Bubas finished his career at 213-67, 106-32 in the ACC, 22-6 in the ACC Tournament. His ACC winning percentages are still the best in conference history.

Why did Bubas retire at age 42?

He always said he had other things to do.

“Basketball couldn’t contain him,” says Waters, adding that Bubas told him he “didn’t want to get on another airplane to chase another high school kid.”

Lind remembers talking to Bubas about coaching as a career option. Bubas told him about the time demands of recruiting, the increasingly cut-throat nature of recruiting, and entitled prospects who demanded guaranteed starting spots.

So Lind went to law school.

Bubas stayed at Duke as an administrator, eventually becoming a vice-president. Waters says few know of Bubas’ behind-the-scenes efforts to improve Duke’s relationship with neighboring Durham school N.C. Central and Durham’s African American community.

Bubas left Duke in 1976 to become the first commissioner of the Sun Belt Conference, a position he held until 1990. Always an innovator, he was an early proponent of the shot clock and the three-point shot.

And he didn’t forget Duke.

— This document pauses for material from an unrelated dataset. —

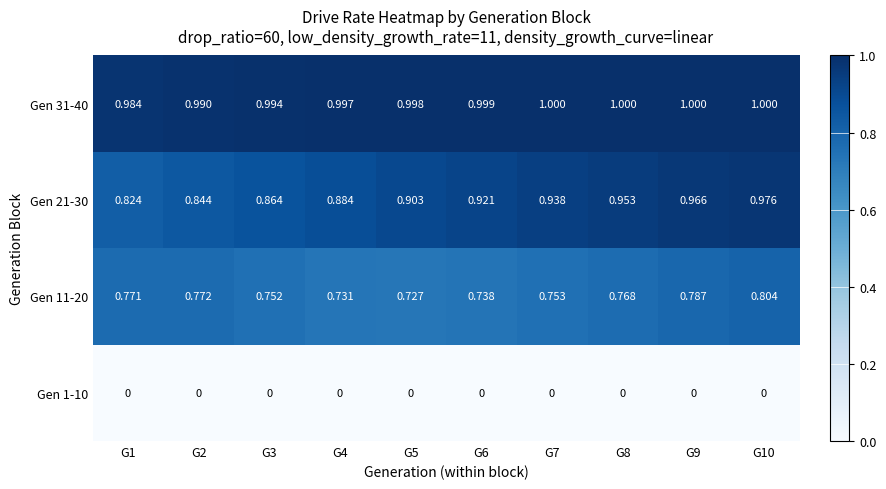

Is the value of Gen 31-40 at G5 greater than the value of Gen 21-30 at G4?

Yes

Both Bill Foster and Mike Krzyzewski would get a call from Bubas during their early struggles, with a simple message: Don’t pay attention to the critics, you’re on the right track, stay the course.

His best behind-the-scenes work may have come as the chairman of the NCAA Tournament Basketball Committee, where he advocated for an expanded tournament and a more fact-based evaluation process.

He didn’t get his name in the papers. But when he talked, people listened.

Waters, Lind, Buckley and dozens more of his closest friends gathered in Durham last January for his 91st birthday. It wasn’t intended as a farewell. Waters says they were planning on a 92nd.

“He was so top-drawer,” Buckley says. “My appreciation has grown over time. I was very lucky to be part of that.”

“He changed our lives,” Waters sums up. “His hand was on everything. He was positive, intelligent, caring. He could have run General Motors. He showed what leadership could do in college basketball.”